Collected data entries
+ + + + + + +
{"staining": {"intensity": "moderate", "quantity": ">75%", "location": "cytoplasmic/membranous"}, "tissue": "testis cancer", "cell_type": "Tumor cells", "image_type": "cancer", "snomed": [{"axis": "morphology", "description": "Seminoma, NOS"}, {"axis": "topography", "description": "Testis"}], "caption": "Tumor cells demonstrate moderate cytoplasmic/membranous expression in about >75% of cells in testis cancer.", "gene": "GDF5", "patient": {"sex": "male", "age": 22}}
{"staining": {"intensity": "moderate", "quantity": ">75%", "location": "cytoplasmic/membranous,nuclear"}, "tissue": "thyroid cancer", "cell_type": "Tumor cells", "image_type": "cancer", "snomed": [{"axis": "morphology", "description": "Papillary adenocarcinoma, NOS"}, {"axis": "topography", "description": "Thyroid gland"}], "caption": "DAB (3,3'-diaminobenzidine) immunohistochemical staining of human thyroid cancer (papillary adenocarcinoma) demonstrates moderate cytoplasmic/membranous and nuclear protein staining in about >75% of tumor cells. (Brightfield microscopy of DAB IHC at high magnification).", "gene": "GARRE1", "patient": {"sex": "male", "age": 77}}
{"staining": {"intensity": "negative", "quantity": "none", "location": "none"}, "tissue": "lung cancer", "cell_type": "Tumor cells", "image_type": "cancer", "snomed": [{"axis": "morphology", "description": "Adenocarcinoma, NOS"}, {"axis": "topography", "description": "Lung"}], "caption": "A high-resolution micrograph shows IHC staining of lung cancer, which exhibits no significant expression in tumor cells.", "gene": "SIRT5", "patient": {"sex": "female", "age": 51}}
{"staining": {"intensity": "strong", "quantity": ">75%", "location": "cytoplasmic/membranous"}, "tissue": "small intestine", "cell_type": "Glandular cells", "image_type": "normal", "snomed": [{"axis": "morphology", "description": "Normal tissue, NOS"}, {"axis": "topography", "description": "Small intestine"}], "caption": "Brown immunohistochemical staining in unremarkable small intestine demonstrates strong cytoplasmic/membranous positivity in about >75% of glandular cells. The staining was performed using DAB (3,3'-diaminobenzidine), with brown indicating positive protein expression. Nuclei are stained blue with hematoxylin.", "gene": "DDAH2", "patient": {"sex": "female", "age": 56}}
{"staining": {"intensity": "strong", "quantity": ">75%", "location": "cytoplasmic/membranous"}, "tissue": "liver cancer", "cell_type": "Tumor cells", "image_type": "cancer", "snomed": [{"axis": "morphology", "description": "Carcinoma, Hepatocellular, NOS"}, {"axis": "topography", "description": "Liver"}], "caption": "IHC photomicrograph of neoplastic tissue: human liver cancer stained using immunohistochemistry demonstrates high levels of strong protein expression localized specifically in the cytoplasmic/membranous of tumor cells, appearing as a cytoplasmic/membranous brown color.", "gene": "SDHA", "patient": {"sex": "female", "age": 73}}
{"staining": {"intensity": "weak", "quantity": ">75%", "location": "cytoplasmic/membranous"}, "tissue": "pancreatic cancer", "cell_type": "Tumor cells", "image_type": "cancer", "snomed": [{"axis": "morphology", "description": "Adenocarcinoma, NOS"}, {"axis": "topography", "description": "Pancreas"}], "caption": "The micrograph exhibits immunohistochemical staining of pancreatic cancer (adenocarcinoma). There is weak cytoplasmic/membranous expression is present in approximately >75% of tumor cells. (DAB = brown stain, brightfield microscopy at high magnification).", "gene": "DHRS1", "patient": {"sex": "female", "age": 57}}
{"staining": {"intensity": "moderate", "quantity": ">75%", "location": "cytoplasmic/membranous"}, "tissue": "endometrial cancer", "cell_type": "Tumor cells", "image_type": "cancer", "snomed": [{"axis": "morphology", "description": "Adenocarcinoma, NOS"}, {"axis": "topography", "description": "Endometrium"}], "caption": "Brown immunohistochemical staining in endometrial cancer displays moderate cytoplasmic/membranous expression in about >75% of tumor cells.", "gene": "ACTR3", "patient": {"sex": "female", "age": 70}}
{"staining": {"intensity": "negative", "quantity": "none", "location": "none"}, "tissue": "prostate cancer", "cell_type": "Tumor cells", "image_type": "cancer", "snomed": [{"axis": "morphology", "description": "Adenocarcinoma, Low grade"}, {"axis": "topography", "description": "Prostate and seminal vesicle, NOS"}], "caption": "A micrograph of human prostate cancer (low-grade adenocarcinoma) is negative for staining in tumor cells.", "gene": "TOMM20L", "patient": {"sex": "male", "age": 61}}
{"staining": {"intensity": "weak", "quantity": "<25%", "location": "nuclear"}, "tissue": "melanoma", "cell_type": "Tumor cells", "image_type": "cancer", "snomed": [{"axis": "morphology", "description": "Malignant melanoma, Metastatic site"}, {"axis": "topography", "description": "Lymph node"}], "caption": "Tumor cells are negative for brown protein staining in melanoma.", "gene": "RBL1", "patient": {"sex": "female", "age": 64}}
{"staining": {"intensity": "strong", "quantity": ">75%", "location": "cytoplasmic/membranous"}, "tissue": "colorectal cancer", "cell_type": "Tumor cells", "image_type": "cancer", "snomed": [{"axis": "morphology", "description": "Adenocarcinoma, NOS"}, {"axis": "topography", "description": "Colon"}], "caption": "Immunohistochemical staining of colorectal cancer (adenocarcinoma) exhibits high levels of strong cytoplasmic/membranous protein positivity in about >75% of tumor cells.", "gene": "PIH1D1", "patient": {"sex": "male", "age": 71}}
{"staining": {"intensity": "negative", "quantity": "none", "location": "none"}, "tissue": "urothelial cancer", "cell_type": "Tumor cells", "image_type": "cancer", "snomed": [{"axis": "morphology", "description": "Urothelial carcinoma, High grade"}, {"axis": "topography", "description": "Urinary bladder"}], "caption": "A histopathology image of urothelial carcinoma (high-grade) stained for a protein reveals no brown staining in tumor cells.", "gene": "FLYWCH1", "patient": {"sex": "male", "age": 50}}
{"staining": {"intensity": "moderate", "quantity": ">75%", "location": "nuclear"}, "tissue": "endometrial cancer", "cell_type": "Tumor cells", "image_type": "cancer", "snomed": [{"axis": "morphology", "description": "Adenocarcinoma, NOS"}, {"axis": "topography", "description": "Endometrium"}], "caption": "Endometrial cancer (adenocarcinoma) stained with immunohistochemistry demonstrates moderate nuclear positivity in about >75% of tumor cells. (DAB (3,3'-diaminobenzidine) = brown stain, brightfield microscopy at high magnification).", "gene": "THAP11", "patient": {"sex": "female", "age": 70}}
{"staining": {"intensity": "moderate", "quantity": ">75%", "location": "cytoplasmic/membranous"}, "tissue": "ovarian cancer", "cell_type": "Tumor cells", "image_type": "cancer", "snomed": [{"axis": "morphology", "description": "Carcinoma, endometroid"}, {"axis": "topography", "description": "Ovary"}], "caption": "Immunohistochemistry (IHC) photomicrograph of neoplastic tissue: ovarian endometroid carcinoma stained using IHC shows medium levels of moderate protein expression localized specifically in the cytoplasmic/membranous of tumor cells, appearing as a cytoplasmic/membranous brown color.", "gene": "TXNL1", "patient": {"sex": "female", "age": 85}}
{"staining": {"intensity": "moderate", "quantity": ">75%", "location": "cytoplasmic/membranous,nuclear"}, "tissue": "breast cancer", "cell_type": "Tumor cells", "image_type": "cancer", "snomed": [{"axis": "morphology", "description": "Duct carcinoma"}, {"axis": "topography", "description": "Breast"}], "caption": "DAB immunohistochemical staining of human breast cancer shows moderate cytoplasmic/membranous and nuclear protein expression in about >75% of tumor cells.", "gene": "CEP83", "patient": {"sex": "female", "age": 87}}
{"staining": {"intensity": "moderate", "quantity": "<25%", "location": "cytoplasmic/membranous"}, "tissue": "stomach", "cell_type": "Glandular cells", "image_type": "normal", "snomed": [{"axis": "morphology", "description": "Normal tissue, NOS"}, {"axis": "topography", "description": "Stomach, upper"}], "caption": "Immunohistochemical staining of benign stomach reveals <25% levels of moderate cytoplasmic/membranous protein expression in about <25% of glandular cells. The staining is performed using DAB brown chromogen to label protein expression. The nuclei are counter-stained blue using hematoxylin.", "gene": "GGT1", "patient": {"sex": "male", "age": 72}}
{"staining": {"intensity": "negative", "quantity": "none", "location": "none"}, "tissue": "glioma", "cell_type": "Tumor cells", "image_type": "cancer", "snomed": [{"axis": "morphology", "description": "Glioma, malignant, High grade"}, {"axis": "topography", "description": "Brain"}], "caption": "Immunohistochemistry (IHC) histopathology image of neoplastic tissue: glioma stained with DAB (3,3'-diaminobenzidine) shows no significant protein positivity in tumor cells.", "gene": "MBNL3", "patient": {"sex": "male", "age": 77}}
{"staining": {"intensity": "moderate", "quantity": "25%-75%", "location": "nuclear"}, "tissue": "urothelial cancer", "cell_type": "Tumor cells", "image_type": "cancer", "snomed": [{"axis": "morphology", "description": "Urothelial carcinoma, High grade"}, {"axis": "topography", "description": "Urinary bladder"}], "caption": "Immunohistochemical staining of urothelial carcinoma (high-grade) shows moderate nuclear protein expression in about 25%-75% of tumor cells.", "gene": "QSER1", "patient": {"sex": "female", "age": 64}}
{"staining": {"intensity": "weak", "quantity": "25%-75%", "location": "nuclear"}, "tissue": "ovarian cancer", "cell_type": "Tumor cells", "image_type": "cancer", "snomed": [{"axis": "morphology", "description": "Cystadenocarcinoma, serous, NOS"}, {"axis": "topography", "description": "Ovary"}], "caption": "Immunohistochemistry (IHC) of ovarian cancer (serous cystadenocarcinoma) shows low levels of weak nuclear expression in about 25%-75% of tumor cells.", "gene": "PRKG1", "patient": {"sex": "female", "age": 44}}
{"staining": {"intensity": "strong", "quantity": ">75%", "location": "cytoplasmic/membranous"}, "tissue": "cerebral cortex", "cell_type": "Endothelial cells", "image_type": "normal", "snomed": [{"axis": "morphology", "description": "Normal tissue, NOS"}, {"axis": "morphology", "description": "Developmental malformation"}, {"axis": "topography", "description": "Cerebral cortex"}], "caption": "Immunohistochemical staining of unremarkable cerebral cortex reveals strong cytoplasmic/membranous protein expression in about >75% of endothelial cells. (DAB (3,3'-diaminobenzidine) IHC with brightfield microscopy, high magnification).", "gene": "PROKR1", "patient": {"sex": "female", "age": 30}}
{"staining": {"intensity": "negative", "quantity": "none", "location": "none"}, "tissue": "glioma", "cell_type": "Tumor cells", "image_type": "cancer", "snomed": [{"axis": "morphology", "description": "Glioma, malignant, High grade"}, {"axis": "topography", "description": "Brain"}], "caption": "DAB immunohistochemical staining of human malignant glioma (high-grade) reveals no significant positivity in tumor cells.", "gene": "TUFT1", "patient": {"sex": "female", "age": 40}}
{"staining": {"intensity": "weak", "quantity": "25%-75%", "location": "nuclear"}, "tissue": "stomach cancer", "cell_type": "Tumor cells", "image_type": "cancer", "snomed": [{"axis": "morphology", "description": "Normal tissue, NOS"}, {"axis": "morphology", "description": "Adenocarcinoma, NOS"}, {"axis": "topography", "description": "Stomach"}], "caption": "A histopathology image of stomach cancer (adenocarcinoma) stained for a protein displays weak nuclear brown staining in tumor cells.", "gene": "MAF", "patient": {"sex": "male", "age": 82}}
+ + + + + + +
_Instructions for the task_
Only the lines from the beginning of the data above through the line containing "(3,3'-diaminobenzidine) immunohistochemical staining" should be repeated, exactly as they appear.

_Answer section_
{"staining": {"intensity": "moderate", "quantity": ">75%", "location": "cytoplasmic/membranous"}, "tissue": "testis cancer", "cell_type": "Tumor cells", "image_type": "cancer", "snomed": [{"axis": "morphology", "description": "Seminoma, NOS"}, {"axis": "topography", "description": "Testis"}], "caption": "Tumor cells demonstrate moderate cytoplasmic/membranous expression in about >75% of cells in testis cancer.", "gene": "GDF5", "patient": {"sex": "male", "age": 22}}
{"staining": {"intensity": "moderate", "quantity": ">75%", "location": "cytoplasmic/membranous,nuclear"}, "tissue": "thyroid cancer", "cell_type": "Tumor cells", "image_type": "cancer", "snomed": [{"axis": "morphology", "description": "Papillary adenocarcinoma, NOS"}, {"axis": "topography", "description": "Thyroid gland"}], "caption": "DAB (3,3'-diaminobenzidine) immunohistochemical staining of human thyroid cancer (papillary adenocarcinoma) demonstrates moderate cytoplasmic/membranous and nuclear protein staining in about >75% of tumor cells. (Brightfield microscopy of DAB IHC at high magnification).", "gene": "GARRE1", "patient": {"sex": "male", "age": 77}}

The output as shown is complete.